Chronique

Qwel
The rubber duckie experiment

Galapagos 4 - 2002

Membre des Typical cats aux côtés de Denizen Kane, Qwazaar, DJ Natural et Dan, Qwel est généralement considéré, et ce en dépit de son jeune âge, comme l’élément le plus singulier du prometteur label Galapagos4. Remarqué lors de freestyles radios à Chicago, alors qu’il était davantage porté sur le graffiti, Qwel s’est rapidement rapproché du crew des Nacrobats (comme Offwhyte) au sein duquel il a pu freestyler lors de battles pour y façonner un style très personnel mêlant subtilement lyrisme intense et flow explosif. Déjà auteur d’un album avec les Typical cats et d’un premier solo intitulé If It Ain’t Been In The Pawn Shop, Then It Cant Play The Blues, tous deux sortis en 2001 sur Galapagos4, Qwel revient fin 2002 avec The rubber duckie experiment. Auréolé d’un honorifique succès d’estime, son premier LP avait eu le mérite de mettre un peu plus en lumière la qualité de la très fertile scène hip-hop de Chicago, et en particulier celle de Galapagos4. Également présent avec deux titres sur White on White Crime de DJ White Lightning, Qwel, sans brûler les étapes, a su rapidement faire parler de lui et susciter attente et attention autour de ce nouvel album, qui fait pour ainsi dire office d’éclaireur pour Galapagos4, quelques jours seulement avant la sortie du second album d’Offwhyte, The fifth sun.
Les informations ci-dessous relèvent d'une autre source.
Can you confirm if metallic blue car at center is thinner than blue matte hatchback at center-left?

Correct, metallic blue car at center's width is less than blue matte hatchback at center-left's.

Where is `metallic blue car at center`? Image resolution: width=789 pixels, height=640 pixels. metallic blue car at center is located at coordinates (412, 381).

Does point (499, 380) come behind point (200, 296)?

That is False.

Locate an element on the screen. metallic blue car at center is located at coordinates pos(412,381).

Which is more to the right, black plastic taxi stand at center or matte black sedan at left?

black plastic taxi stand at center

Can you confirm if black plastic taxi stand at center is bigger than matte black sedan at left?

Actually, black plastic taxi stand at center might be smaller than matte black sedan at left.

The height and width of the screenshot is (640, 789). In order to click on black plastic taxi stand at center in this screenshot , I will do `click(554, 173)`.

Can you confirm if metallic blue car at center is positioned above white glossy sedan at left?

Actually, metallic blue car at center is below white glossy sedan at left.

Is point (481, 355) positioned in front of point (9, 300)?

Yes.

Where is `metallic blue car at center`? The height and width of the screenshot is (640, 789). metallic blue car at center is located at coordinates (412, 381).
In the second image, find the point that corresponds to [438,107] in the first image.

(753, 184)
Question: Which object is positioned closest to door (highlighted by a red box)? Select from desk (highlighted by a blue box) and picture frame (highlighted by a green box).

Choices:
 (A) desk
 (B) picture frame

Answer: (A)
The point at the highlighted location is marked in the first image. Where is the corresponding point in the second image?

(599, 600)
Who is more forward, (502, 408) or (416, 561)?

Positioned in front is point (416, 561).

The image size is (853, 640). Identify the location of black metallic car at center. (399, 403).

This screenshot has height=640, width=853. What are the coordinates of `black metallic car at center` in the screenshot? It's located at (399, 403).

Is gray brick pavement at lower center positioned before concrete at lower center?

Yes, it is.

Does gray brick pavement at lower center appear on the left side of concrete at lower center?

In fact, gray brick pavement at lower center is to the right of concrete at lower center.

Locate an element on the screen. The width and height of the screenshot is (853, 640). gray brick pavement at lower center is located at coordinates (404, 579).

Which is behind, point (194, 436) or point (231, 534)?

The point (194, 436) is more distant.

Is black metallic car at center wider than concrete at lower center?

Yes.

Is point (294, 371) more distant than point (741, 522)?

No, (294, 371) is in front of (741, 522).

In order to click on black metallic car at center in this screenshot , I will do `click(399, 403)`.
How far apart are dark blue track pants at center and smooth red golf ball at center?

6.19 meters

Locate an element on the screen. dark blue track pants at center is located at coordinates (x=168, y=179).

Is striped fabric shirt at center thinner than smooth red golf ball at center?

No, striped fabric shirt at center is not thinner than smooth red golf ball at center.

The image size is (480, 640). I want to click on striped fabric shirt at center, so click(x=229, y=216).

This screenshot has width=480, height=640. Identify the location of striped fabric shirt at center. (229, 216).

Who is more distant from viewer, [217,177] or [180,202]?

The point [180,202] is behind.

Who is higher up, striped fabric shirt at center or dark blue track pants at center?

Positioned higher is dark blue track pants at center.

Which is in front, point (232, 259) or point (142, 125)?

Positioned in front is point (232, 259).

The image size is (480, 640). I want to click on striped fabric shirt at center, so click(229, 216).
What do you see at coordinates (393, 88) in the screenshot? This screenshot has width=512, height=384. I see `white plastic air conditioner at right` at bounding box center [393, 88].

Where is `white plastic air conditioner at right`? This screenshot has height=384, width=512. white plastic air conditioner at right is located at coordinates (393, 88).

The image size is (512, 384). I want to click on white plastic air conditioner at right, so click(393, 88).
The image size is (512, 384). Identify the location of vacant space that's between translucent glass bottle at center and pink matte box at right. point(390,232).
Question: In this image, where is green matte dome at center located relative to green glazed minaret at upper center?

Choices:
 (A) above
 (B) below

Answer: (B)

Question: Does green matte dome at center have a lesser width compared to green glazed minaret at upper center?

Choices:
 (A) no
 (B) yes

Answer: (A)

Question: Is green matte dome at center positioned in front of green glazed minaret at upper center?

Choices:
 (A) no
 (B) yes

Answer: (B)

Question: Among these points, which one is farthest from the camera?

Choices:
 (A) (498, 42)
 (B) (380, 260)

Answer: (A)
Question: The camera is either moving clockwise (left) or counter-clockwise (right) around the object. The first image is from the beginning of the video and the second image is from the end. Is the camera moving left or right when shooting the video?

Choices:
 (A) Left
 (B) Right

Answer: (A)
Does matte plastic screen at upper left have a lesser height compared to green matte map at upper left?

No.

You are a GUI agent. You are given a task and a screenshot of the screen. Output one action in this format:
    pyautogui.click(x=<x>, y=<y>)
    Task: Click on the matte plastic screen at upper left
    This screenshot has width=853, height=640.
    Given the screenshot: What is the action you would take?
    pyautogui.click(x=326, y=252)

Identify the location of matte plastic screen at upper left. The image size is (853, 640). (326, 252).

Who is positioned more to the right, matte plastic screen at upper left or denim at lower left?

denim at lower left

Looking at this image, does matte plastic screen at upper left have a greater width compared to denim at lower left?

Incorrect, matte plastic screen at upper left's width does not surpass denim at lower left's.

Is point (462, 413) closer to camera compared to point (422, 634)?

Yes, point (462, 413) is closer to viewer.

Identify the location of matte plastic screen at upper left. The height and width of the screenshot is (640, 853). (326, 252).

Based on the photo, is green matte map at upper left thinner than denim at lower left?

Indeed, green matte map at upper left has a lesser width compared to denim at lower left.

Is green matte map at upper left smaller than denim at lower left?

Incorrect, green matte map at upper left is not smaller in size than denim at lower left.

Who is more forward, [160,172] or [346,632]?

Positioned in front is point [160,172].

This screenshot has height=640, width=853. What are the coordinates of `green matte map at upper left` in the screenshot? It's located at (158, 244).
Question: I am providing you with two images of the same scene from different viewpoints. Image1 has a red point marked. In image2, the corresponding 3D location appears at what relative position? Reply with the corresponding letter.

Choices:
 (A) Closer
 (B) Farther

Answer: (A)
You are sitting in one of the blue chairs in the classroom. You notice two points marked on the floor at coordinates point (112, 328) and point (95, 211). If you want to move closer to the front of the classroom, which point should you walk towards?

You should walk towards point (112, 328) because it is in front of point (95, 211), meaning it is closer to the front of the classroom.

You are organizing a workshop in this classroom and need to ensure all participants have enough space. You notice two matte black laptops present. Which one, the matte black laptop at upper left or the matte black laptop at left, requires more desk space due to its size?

Si la somptueuse pochette est peu révélatrice du contenu, le premier morceau, ‘The Rubber Duckie Experiment’, clarifie d’emblée l’orientation donné à cet album : la production obscure de DJ White Lightning défile l’espace de quelques (longues) mesures et Qwel vient poser son premier couplet en force, délivrant ses lyrics sous des effets de reverb’ démesurés. On est rapidement scotché et on craint même que ces treize titres ne se laissent difficilement écouter… Fort heureusement, l’atmosphère s’apaise rapidement, et c’est avec un beat plus lent (ressemblant étrangement à The terrorist de Vadim) que ‘Wild Instrument’ vient véritablement débuter The rubber duckie experiment.

Bien que les paroles et le flow de Qwel soient indéniablement les points forts de cet album, les productions occupent elles aussi une part substantielle. Après plusieurs écoutes et une certaine accoutumance à la voix de Qwel, on remarquera en effet que la multiplicité des producteurs (cinq au total) donne une richesse supplémentaire à cet LP. Divers petits détails viennent se greffer sur des productions pour le moins traditionnelles, à l’image des gazouillements d’oiseaux sur ‘Fable Salt’ ou encore les voix samplées sur ‘Dan Rather ‘et surtout le très arabisant, et sans doute meilleur morceau de l’album, ‘Sundial’, sur lequel Meaty Ogre a recours au même sample que le titre ‘Métèque et mat’ d’Akhenaton. Si deux morceaux quasi instrumentaux sont présents : ‘The War Reports In, Eurasia’ et le très grave et synthétique ‘Ugly Widow’ produit par Qwel lui-même, ce n’est sans doute pas le fuit du hasard. Ils permettent en effet de laisser retomber la pression et surtout d’éviter à l’auditeur de saturer par rapport à la voix de Qwel, seul rappeur à officier sur le disque.

C’est probablement l’unique reproche que l’on peut formuler à l’égard de « The rubber duckie experiment », l’absence d’invités pour donner la réplique à un Qwel qui, même si il n’ennuie pas, semble tout de même s’essouffler par moment. Seulement, pour sa défense (si tant est qu’il en ait besoin), il a semblé vouloir livrer un album personnel, au sein duquel il a voulu partager sa vision du monde : sombre et particulièrement cynique. ‘Walking the Plankton’ l’illustre parfaitement : pessimiste à souhait et soutenu par une voix plaintive, ce titre met un peu plus en avant le parfum d’introspection planant sur cet album. Et, pour se convaincre de l’importance du travail accordé aux textes (et au flow), il suffit d’écouter ‘Silence’, titre sur lequel Qwel chante accapella avec pour seul partenaire les arrangements réalisés sur sa voix.

Au final, The rubber duckie experiment sonne comme un album très varié, et pas uniquement grâce aux différents producteurs qui y apportent leur contribution. Les thèmes et les flows pour lesquels Qwel a opté en font un des rares disques de cette année à avoir une telle densité et intensité, et en définitive il ne fait que confirmer l’émergence d’une scène à suivre de très près du côté de Chicago.